Tuesday, November 11, 2014

Deviled Eggs

On Sunday, I indulged my husband and myself with a modern recipe--spicy deviled eggs. 

The recipe I used comes from Martha Stewart's website of all places, and involves roasted peppers, mayonnaise, Dijon mustard, and hot sauce. I used Melinda's Extra Hot Sauce and substituted scorpion powder (a powder made from really hot scorpion peppers that looks just like paprika) for the poppy seeds called for in Martha's recipe. The result was delicious--so delicious that my husband posted about it on Google Plus.

Martha's recipe may be modern, but the concept of hard boiling eggs, slicing them, removing the cooked yolks, and replacing the yolks with something more interesting goes back at least to Roman times, according to the Food Timeline. Those egg dishes tended to be served with a sauce poured over them, unlike the modern idea of stuffed eggs as finger food.
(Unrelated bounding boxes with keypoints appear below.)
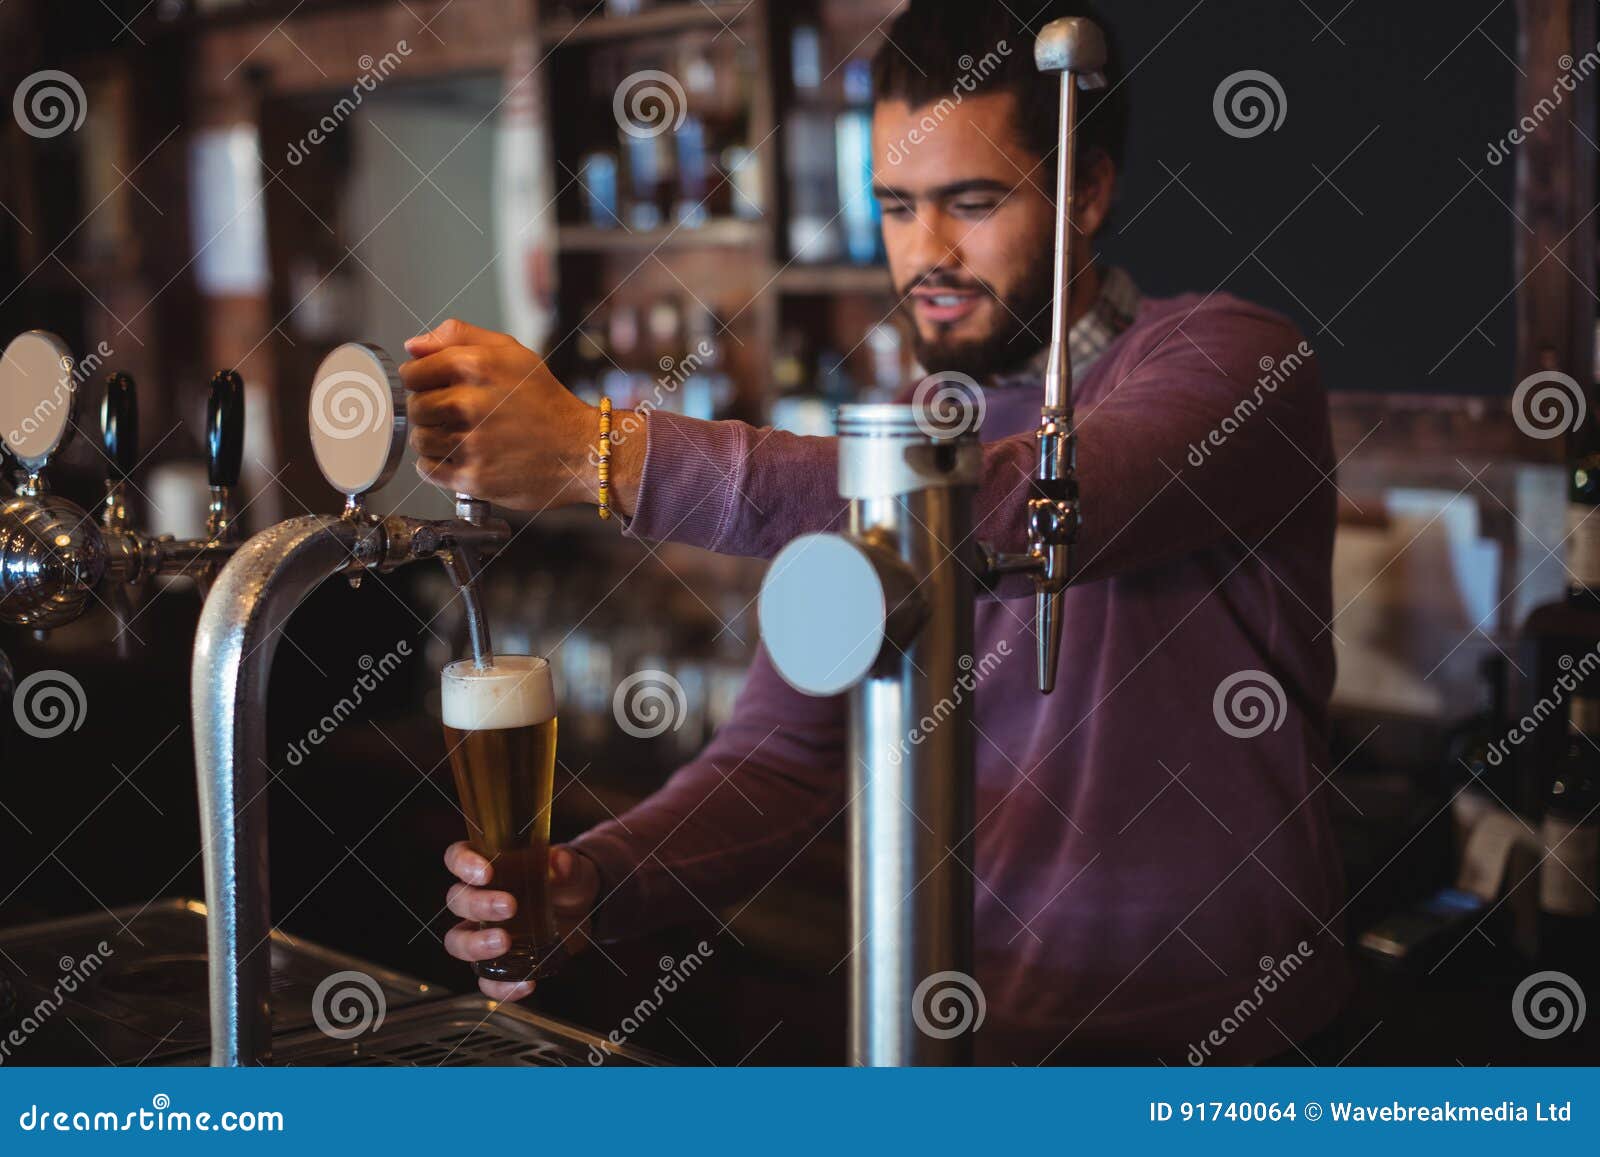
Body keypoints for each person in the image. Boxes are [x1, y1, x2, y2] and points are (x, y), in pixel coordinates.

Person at [402, 0, 1350, 1063]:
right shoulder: (893, 438)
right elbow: (781, 756)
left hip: (1235, 1054)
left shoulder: (1236, 363)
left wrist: (601, 452)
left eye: (972, 202)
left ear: (1085, 191)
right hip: (971, 1047)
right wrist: (603, 876)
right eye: (897, 206)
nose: (926, 253)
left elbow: (1025, 504)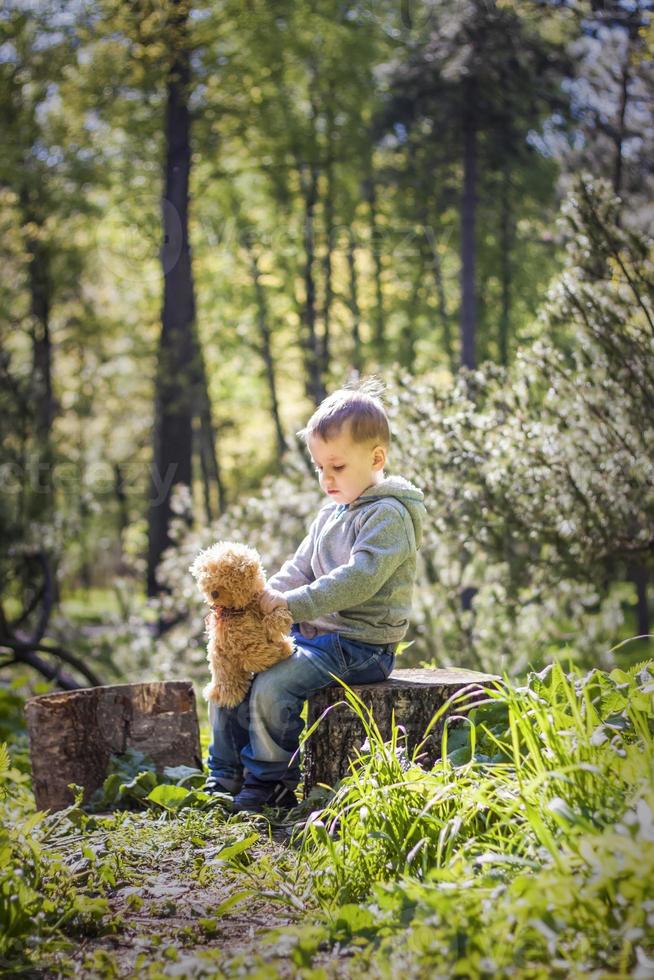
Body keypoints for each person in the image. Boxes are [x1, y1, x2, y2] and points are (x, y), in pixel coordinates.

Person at [203, 379, 426, 813]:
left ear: (376, 458)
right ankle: (225, 776)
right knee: (236, 671)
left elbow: (358, 578)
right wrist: (259, 599)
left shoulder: (388, 515)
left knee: (273, 685)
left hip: (360, 645)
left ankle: (272, 784)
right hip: (317, 639)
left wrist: (293, 606)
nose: (326, 478)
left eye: (337, 467)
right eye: (319, 467)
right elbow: (299, 567)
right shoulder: (331, 513)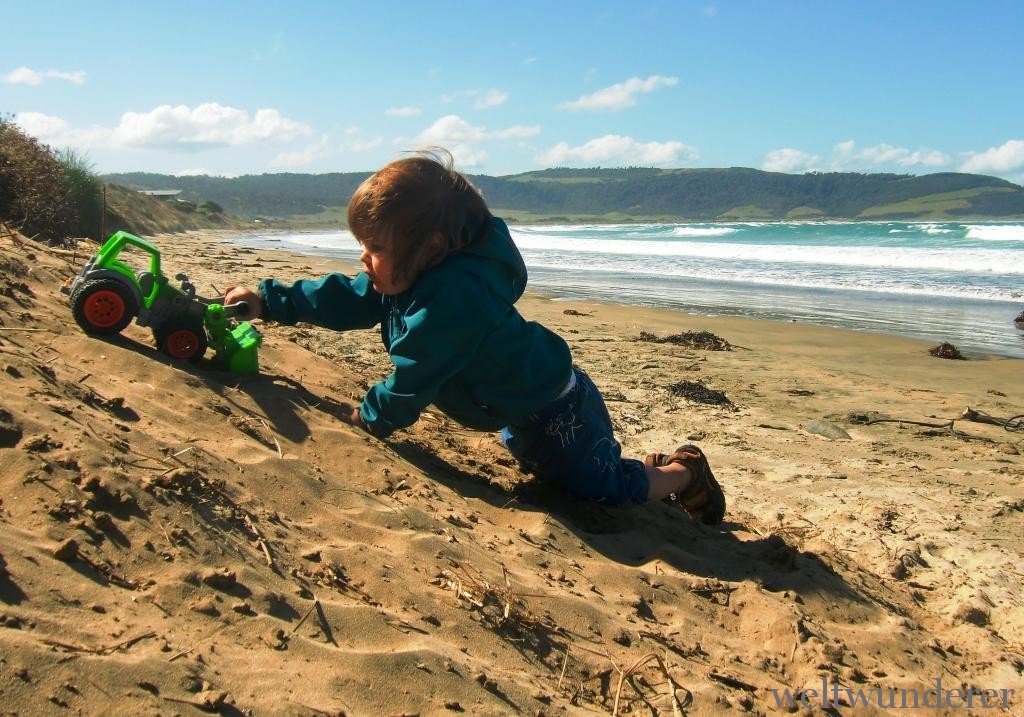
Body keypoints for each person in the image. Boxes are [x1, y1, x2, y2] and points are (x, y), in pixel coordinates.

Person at [225, 150, 726, 524]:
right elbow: (344, 297)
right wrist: (271, 300)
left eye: (375, 246)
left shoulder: (452, 299)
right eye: (363, 244)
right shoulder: (408, 275)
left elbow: (416, 374)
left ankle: (684, 471)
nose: (364, 258)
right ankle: (642, 464)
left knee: (602, 487)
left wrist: (369, 416)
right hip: (515, 408)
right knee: (558, 471)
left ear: (433, 247)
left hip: (556, 405)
Supposedly, spicy stuffed eggs were served in Andalusia in the 13th century CE.  Stuffed egg recipes start appearing in cookbooks in the 15th and 16th centuries.  According to Cecil Adams of the Straight Dope, the term "deviled eggs" for spicy stuffed eggs dates from the late 18th century. Today, it's possible to log onto the Internet and find a vast array of different deviled egg recipes, including recipes containing wasabi, salmon, pumpkin, peanut butter, and Old Bay spice, among others. All I know is that at every party I've attended that serves deviled eggs, the deviled eggs are the first item to vanish.  That says a lot about their enduring popularity.
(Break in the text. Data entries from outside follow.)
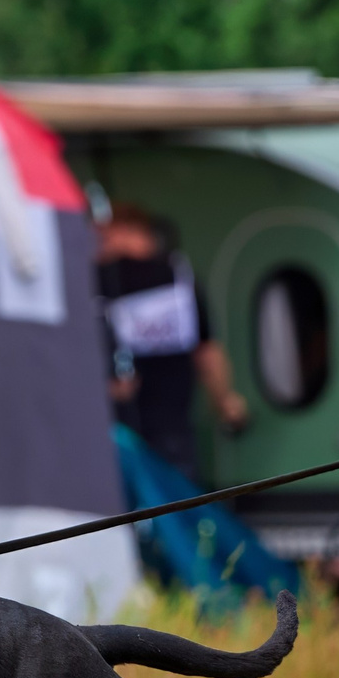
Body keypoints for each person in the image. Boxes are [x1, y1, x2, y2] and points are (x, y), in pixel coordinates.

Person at [96, 203, 249, 480]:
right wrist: (226, 402)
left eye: (102, 235)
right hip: (168, 426)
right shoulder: (179, 276)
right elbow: (208, 354)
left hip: (112, 425)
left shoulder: (90, 282)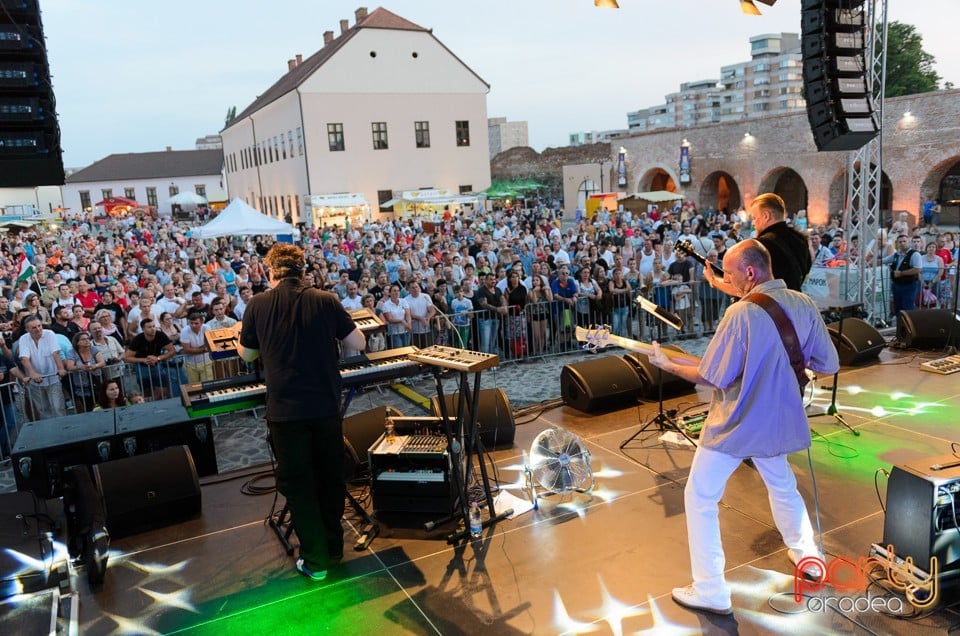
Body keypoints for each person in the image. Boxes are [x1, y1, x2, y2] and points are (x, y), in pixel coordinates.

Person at [647, 240, 839, 616]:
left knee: (700, 497)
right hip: (780, 418)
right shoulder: (803, 303)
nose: (727, 280)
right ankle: (809, 559)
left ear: (750, 273)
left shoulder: (740, 314)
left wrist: (667, 364)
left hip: (736, 423)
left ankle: (710, 590)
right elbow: (828, 364)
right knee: (782, 485)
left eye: (731, 274)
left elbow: (713, 376)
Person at [237, 243, 364, 583]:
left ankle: (316, 559)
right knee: (330, 477)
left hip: (286, 412)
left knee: (300, 484)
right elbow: (360, 344)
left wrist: (242, 337)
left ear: (270, 272)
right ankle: (334, 548)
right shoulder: (326, 300)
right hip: (324, 407)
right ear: (303, 271)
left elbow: (248, 356)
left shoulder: (257, 305)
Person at [704, 193, 811, 295]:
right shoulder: (800, 239)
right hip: (795, 303)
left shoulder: (760, 246)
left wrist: (713, 279)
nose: (753, 223)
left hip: (768, 309)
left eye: (755, 218)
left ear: (766, 216)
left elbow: (744, 289)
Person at [18, 314, 67, 419]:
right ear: (27, 329)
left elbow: (56, 353)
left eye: (39, 326)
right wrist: (32, 373)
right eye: (34, 327)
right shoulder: (23, 339)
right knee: (43, 409)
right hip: (35, 382)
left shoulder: (49, 334)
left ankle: (63, 430)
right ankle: (49, 431)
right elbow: (24, 358)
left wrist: (61, 368)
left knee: (58, 407)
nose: (38, 329)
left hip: (52, 378)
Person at [123, 317, 177, 400]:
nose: (153, 329)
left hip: (157, 363)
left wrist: (158, 358)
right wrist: (144, 360)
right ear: (143, 329)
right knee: (146, 391)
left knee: (163, 389)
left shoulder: (160, 335)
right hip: (141, 366)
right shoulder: (138, 339)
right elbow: (127, 357)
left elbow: (172, 351)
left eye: (154, 326)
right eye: (149, 327)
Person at [881, 234, 923, 316]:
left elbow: (918, 269)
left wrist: (901, 273)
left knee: (907, 308)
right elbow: (884, 260)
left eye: (904, 241)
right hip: (897, 285)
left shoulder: (915, 254)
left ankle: (908, 327)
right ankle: (899, 325)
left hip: (909, 285)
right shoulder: (896, 254)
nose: (902, 243)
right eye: (900, 242)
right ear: (897, 244)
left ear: (908, 242)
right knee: (898, 307)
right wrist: (870, 260)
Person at [64, 331, 105, 413]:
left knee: (101, 404)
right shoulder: (72, 352)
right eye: (83, 339)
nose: (87, 341)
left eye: (88, 339)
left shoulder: (93, 349)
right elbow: (69, 366)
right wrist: (81, 367)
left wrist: (95, 366)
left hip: (96, 382)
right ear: (77, 342)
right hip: (82, 385)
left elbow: (102, 362)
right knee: (88, 407)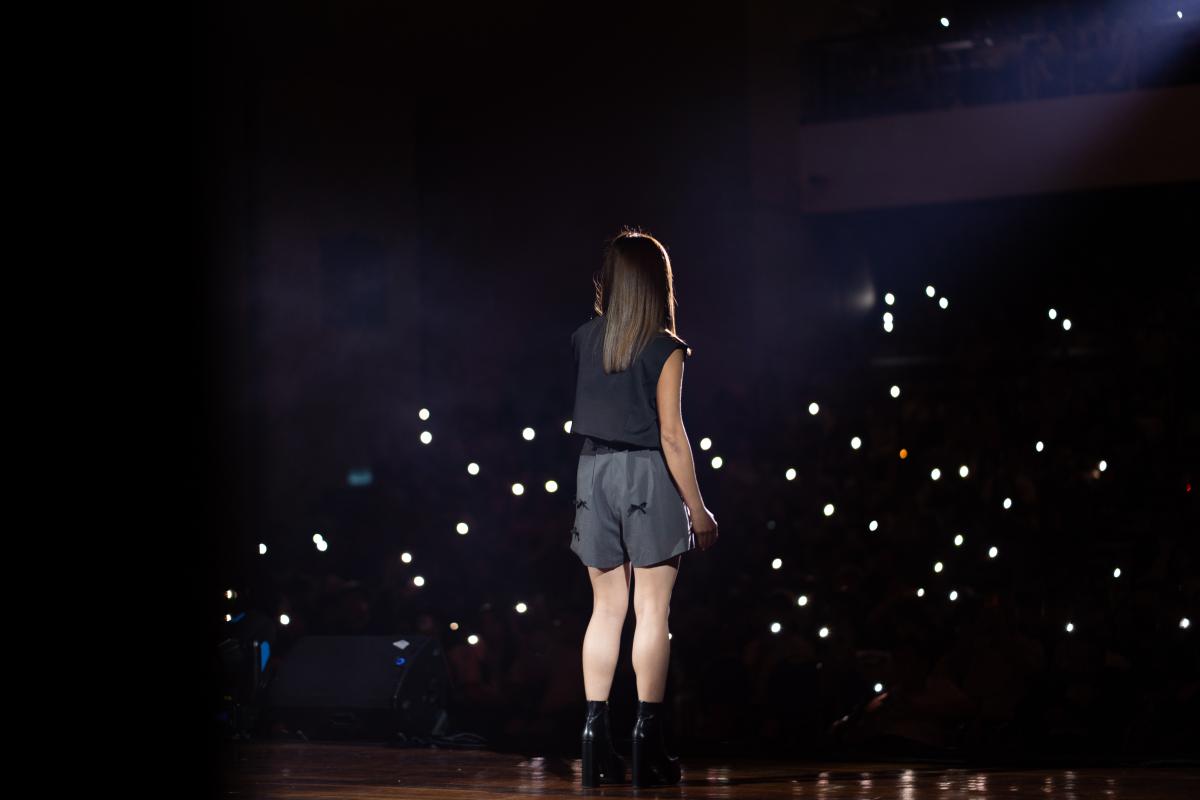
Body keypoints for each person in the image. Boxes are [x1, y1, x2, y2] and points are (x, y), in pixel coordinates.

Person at [568, 226, 719, 787]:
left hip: (592, 471)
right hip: (646, 473)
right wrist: (698, 510)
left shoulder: (585, 339)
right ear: (659, 283)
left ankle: (594, 739)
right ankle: (645, 742)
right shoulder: (665, 348)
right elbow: (672, 436)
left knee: (605, 610)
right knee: (652, 611)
EDIT:  (12/6/2014) I will be making deviled eggs for our family's Christmas brunch this year.  I'll probably use the spicy eggs recipe (or a similar one) and a more traditional one, probably this one with tarragon and mustard.

EDIT:  (12/29/2014).  The Dijon and tarragon eggs (tastefully decorated with a tarragon leaf and two red peppercorns apiece) were a success, as were the Old Bay eggs (which included a stalk of celery chopped into the egg mixture).